One of my closest friends is a senior litigation partner at one of the largest law firms in Australia. She has always worked part-time through an arrangement with her firm where she works more than full-time during hectic trial periods and then will take a few weeks or a month off during the various school holidays. I have always admired her tenacity in making this work despite some pushback from her partners when she first started this arrangement eighteen years ago.
Recently, she remarked to me that flexible work arrangements were now common at the large national and international firms in Sydney. I was very surprised as such arrangements are still uncommon in Canada. In fact many, if not most partners here believe that law (and especially litigation) is not at all suited to part-time work arrangements.
In a survey published in the Australian national newspaper The Australian on November 4, 2011, thirteen of the largest firms reported that 9.4% of their lawyers work some form of flexible work arrangements – either reduced hours or working from home on a regular basis. While this number is still small, the trend over the past five years shows a steady increase. Norton Rose (Australia) now has 40% of its female partners on some form of flexible work arrangement. Norton Rose has also been pursuing a strategy to increase their number of female partners. In 2005 only 9% of their partners were female. They set a target of 20% by 2011 and exceeded it by reaching 22% last year. They have now set a higher target.
The statistics out of Australia amongst senior female associates working part-time are even more remarkable. The firms average 28.6% (down from 31.5% in 2009) though Minter Ellison tops the list at 54.6% of their female senior associates working part-time. As these senior associates become partners, it is certain that they will not be giving up their part-time arrangements as a condition of becoming a partner. It is anticipated that the number of part-time partners will grow rapidly over the next few years.
So why has Australia – a country which some Canadians smugly think is more chauvinistic than here – moved so far ahead of us in adopting more flexible work arrangements? The answer is competition for the best and brightest law graduates. Law school graduating classes in Australia have been 70% female for the past many years. In Canada, our law school graduates are fairly evenly balanced between men and women with women sometimes graduating in slightly higher numbers.
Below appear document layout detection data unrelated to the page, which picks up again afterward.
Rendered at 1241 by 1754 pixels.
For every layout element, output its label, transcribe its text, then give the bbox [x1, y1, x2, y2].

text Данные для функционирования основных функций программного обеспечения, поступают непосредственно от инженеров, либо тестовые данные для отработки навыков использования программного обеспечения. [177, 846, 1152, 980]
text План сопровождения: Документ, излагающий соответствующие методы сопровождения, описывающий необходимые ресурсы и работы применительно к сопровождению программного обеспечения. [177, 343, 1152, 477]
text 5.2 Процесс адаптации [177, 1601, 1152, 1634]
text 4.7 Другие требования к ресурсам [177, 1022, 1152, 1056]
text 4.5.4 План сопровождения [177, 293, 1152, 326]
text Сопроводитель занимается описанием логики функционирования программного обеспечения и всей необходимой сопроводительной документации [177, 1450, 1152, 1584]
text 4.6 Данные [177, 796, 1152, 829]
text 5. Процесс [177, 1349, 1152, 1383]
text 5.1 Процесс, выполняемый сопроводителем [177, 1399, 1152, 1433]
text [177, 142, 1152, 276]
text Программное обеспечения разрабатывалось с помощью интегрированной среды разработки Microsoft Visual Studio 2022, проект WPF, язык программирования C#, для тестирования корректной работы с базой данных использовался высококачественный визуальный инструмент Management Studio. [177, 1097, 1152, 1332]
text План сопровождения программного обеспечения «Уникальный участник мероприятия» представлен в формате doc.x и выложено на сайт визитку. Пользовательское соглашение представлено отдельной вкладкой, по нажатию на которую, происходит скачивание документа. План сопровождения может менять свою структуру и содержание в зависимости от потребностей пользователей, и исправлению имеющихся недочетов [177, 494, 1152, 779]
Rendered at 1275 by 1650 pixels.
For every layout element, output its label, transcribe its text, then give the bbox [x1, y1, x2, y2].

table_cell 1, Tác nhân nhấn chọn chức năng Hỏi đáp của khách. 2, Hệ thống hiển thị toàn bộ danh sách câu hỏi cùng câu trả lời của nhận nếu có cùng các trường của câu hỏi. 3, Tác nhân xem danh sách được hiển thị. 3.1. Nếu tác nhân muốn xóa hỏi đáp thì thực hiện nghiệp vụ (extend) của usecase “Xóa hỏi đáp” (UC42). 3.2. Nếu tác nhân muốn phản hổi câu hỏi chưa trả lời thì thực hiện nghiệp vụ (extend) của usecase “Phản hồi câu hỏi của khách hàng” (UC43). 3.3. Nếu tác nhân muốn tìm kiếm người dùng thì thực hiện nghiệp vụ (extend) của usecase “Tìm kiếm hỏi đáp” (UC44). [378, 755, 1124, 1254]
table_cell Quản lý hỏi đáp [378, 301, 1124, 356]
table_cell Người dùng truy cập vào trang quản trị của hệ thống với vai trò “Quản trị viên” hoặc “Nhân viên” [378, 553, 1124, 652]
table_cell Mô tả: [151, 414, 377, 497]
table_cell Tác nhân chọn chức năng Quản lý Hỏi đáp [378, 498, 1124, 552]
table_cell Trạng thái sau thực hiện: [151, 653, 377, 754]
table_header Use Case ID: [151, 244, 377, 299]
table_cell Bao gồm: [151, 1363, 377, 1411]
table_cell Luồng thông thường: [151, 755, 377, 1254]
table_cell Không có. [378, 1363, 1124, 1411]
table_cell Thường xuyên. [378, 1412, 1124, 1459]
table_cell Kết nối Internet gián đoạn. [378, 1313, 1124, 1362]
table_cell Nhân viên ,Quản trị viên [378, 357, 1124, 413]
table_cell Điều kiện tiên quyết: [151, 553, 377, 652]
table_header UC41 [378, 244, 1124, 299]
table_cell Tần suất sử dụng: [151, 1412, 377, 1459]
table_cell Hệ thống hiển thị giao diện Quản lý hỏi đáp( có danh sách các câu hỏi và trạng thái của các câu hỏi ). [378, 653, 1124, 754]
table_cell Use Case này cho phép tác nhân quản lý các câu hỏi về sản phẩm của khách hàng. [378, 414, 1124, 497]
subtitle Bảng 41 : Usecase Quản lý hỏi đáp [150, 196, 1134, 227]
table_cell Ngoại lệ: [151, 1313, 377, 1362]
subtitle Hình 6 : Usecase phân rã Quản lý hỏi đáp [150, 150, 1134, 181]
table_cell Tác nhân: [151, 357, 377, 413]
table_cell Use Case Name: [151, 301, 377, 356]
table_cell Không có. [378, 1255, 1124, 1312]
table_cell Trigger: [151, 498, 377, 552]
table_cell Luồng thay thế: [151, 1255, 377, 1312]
The higher female graduates in Australia is a result of law being a first degree where you enter right out of high school. As anyone who has ever attended a high school graduation ceremony in Canada knows, it is overwhelming girls walking across the stage to pick up most of the academic prizes and scholarships. Fortunately, for Canadian boys, they have four years at university to improve their grades and enter law school now only slightly behind in numbers to the girls.
This dramatic “feminization” of the legal graduates in Australia has forced the firms to look for ways to attract and retain the best and the brightest grads who are now primarily female. Not surprisingly, more and more male lawyers want similar work arrangements as their female colleagues. While the great majority of part-time lawyers at the largest firms are female (87.4%) more male lawyers are also moving to part-time. Norton Rose has 15% of their male lawyers working part-time while Allens Arthur Robinson tops the list with 20% of their of their male lawyers choosing part-time work.
This is a trend that is not going away. With both parents in the workforce and working at equally demanding jobs such as law, medicine or accounting, more Canadian lawyers both male and female are looking for ways to manage their family responsibilities. The days of the at-home wife supporting the busy law firm partner are quickly fading if they haven’t already disappeared. The Australian study shows that it is not just lawyers with children who are looking for reduced hours or reduced stress from commuting. All lawyers are seeking ways to manage the stress of higher billing targets, higher housing costs, increased global competition, faster turn-around times and clients demanding lower fees.
Flexible work arrangements whether it is part-time work or simply less face-time in the office to reduce weekly commutes, is fast becoming the single most important recruitment and retention tool for law firms. If our Australian colleagues can make it work both financially and for their clients, then Canadian law firms can do the same. There’s a lot we can learn by looking Down Under.